Fertility Assessment

Diagnosing Causes of Infertility

HQA FC Fertility Diagnostic Procedures

Fertlity Assessment and TestingPelvic Ultrasound

This is a noninvasive method for evaluating the uterus and ovaries by using high frequency sound waves rather than x-rays to show what is inside your body. Because the body contains over 90% water, sound can be used just as sonar is used in the ocean. Each time the sound hits a tissue interface, like a blood vessel, an echo is sent back. Sophisticated, high-speed computers can use these echoes to create a picture of your internal organs. Ultrasound carries little risk or discomfort while producing clear images that enable the physician to count any mature follicles present and examine the endometrium. Fibroid tumors and ovarian cysts can be diagnosed as well.

 

Sperm antibody testing (indirect IBT)

Is used to rule out the presence of sperm antibodies in female partner’s serum. May be drawn at any time during the woman’s cycle.

 

Endometrial Biopsy

A procedure by which a sample is taken of the endometrial lining of the uterus, shows evidence of ovulation and degree of maturation of the uterine lining, and can reveal uterine cancer, uterine fibroids, uterine polyps, and adenomyosis. This test also reveals if the woman has a luteal phase defect – a hormonal imbalance which prevents a woman from sustaining a pregnancy because not enough progesterone is produced. The test is typically performed 1-3 days before onset of woman’s menstrual flow.

 

Hysteroscopy

This is a procedure that involves insertion of a narrow telescope-like instrument through the vagina and cervix into the cavity of the uterus (endometrial cavity). The uterine cavity is then distended with fluid and visualized. This procedure allows us to determine whether there are any defects such as Fibroid tumors, polyps, scar tissue, a uterine septum, or other uterine problems inside the cavity.

 

Laparoscopy

About 40% of infertile women whose initial Fertility work-up is unrevealing will demonstrate abnormal tubal or uterine findings on a laparoscopic examination.
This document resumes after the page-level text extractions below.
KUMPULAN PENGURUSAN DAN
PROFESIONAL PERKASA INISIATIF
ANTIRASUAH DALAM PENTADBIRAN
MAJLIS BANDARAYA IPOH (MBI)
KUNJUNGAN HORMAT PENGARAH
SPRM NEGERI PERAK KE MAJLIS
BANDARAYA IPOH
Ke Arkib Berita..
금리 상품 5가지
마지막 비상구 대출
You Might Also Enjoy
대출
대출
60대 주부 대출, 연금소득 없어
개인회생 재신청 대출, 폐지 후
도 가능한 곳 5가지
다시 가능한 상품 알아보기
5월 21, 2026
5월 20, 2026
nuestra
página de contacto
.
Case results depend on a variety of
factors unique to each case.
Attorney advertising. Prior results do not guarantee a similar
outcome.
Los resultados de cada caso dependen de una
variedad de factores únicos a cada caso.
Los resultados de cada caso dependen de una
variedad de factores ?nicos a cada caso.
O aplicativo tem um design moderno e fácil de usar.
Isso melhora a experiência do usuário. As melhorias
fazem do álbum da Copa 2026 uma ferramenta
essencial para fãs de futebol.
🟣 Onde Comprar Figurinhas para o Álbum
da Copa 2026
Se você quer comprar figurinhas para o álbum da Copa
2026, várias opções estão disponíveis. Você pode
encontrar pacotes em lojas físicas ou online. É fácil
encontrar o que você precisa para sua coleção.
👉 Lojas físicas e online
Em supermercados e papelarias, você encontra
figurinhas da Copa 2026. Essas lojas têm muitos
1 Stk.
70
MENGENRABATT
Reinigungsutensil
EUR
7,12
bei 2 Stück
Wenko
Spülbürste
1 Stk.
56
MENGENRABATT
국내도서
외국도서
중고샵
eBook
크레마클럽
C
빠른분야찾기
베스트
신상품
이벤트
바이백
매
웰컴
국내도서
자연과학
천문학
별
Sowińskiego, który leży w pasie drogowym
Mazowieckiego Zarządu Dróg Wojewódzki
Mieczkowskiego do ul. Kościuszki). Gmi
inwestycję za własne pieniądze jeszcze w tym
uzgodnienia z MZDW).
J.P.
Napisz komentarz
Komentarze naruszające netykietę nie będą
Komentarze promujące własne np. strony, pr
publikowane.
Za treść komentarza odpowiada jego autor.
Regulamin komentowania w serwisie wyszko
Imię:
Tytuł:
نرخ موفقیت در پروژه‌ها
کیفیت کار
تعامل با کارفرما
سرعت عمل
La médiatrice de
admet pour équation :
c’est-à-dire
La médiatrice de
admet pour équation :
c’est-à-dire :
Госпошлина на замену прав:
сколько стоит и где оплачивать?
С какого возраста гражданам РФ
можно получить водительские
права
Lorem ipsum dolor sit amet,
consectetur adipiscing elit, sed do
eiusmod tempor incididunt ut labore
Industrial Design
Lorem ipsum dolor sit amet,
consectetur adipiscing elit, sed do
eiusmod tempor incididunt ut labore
Laparoscopy requires two small incisions (one at the navel and one above the pubic bone). Carbon dioxide gas is injected into the abdomen, distending it and pushing the bowel away. The laparoscope, a hollow tube equipped with a tiny camera, lenses, and a fiberoptic light source, is inserted through the umbilical incision. A probe is then inserted through the second incision allowing the physician to directly view the outside surface of the uterus, Fallopian tubes, and ovaries. Endometriosis, pelvic scar tissue, and blockage at the ends of the Fallopian tubes can all be identified using laparoscopy. Some of these conditions can be corrected during the procedure by cutting away any scar tissue that may be binding organs together or by destroying endometrial implants. The procedure is usually done under general anesthetic and the wound itself is minimally painful.

 

Microlaparoscopy

A new minimally invasive diagnostic surgical procedure uses telescopes and instruments that are much smaller than normal. If this procedure is appropriate for your condition, smaller incisions will be made and postoperative abdominal tenderness may be reduced.

 

HSG

We offer in-house Hysterosalpingogram (HSG) or “Dye Study” as some call it. This can be a painful procedure when not done by a Gyn or RE&I. Dr Magarelli wants ALL of your care to be useful and pain free.